[Grok-dev] Re: RFC: Disable zope.app.rotterdam by default
Martijn Faassen
faassen at startifact.com
Wed Mar 28 13:14:19 EDT 2007
Philipp von Weitershausen wrote:
> Martijn Faassen wrote:
>> Currently, many Zope 3 packages ship with browser views as well as
>> non-browser configuration. The non-browser configuration we can
>> typically use just fine, but the browser configuration we cannot
>> (with some exceptions as widgets) and would prefer to be disabled
>> completely.
>
> Actually, a lot of the non-browser configuration is also useless to
> us because a lot of it ends up being security declarations which Grok
> doesn't need :).
That's true.
>> We can always provide our own configure.zcml that copies all the
>> ZCML.
>
> It might not end up being that much. Perhaps we can grok that somehow
> instead of writing ZCML :)
>
>> This however is a maintenance nightmare in the long run as the
>> underlying Zope 3 code and its registrations can change. This might
>> lead us in the direction that was discussed previously -
>> selectively being able to turn off some registrations. Still, if
>> you had to spell out all page registrations manually, we'd still
>> have a new, different maintenance nightmare.
>
> I thought we didn't want those page registrations?

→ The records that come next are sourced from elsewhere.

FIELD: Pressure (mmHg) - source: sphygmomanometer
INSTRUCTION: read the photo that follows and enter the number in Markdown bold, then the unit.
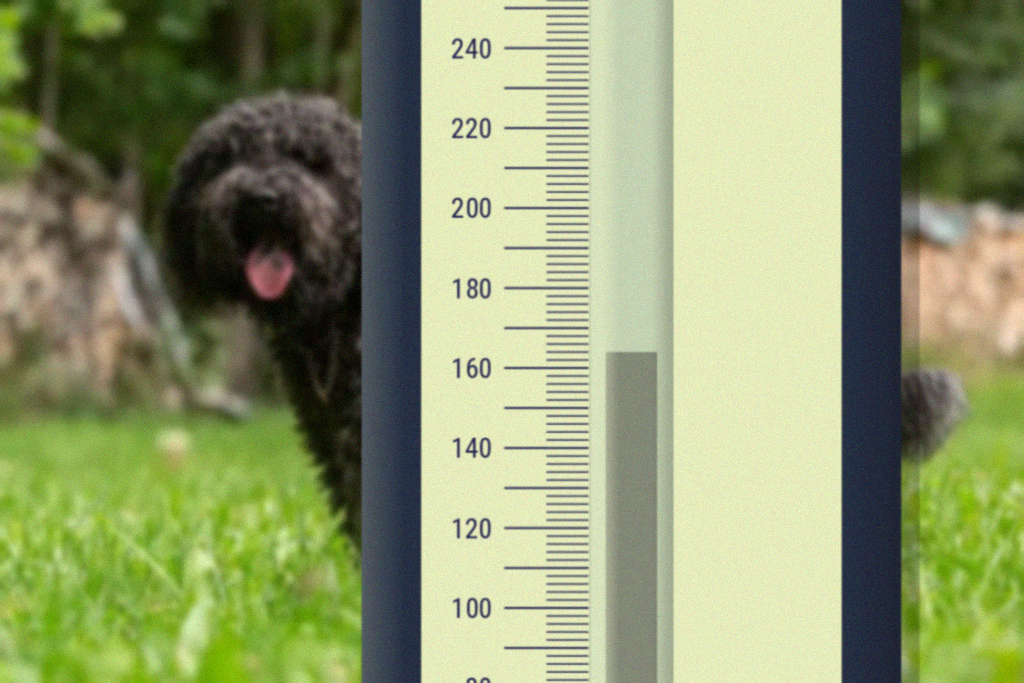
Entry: **164** mmHg
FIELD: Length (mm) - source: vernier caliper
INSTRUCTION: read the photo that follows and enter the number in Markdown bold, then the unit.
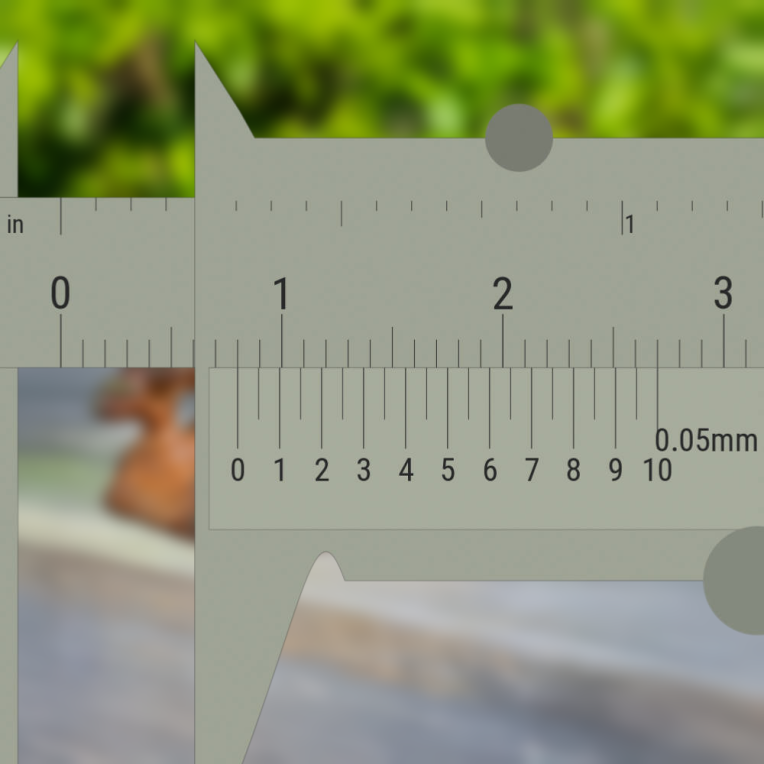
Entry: **8.00** mm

Yes, but if you need to spell out that you *don't* want the page
registrations manually, we still have to maintain those. If a new page
registration appears in Zope 3, we need to disable it again in Grok.
That's not going to work.
>> Changing the ZCML registrations in Zope 3 so that configure.zcml
>> doesn't include browser/configure.zcml and so on will be quite a
>> bit of an effort with risks for backwards compatibility.
>
> One of the beefs that I have with ZCML is that there's no "exclude"
> option to tell it *not* to load certain files or packages even though
> there are include statements for them. Also, I wish it would be
> possible to say that certain components shouldn't be registered (e.g.

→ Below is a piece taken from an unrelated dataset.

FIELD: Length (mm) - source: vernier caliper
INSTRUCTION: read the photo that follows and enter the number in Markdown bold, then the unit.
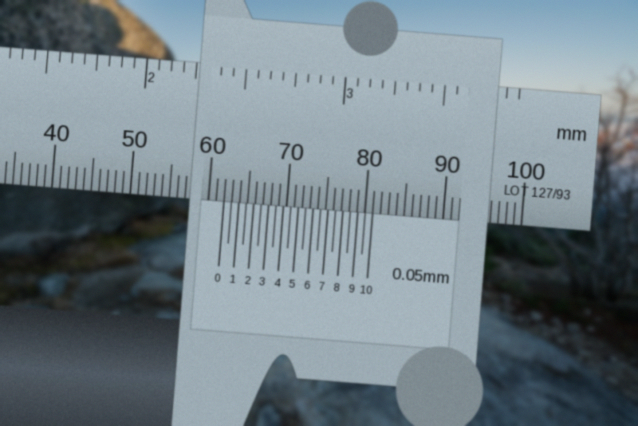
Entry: **62.0** mm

> in order to disable certain event subscribers).
This is a whole can of worms though. The problem is that ZCML files
currently are not written with the idea that they can be selectively
disabled in mind. Any mechanism to selectively turn stuff off seems
somewhat fragile to me in the face of changes to those files. I can
imagine some kind of 'skin' mechanism where you can specify you only
want certain ZCML layers, but that would need to supported in the ZCML
files themselves.
> If we'd seriously grok Zope 3 instead of using it's ZCML, we might be
> better of supporting such use cases. But we might end up in a
> maintenance nightmare, like you said... Will ahve to think some more
> about this...
Grokking Zope 3 seems not possible yet, as Zope 3 doesn't give us enough
hints. I guess you could only Grok the bits you want by also consulting
the ZCML registrations while grokking, and deduce the hints that way...
I.e. having the Grokker consult ZCML to determine what to grok, and how
to grok them. This way you could only Grok types of components you're
interested in.
Another strategy indeed would be to do all registrations ourselves, but
that seems hard to maintain as well.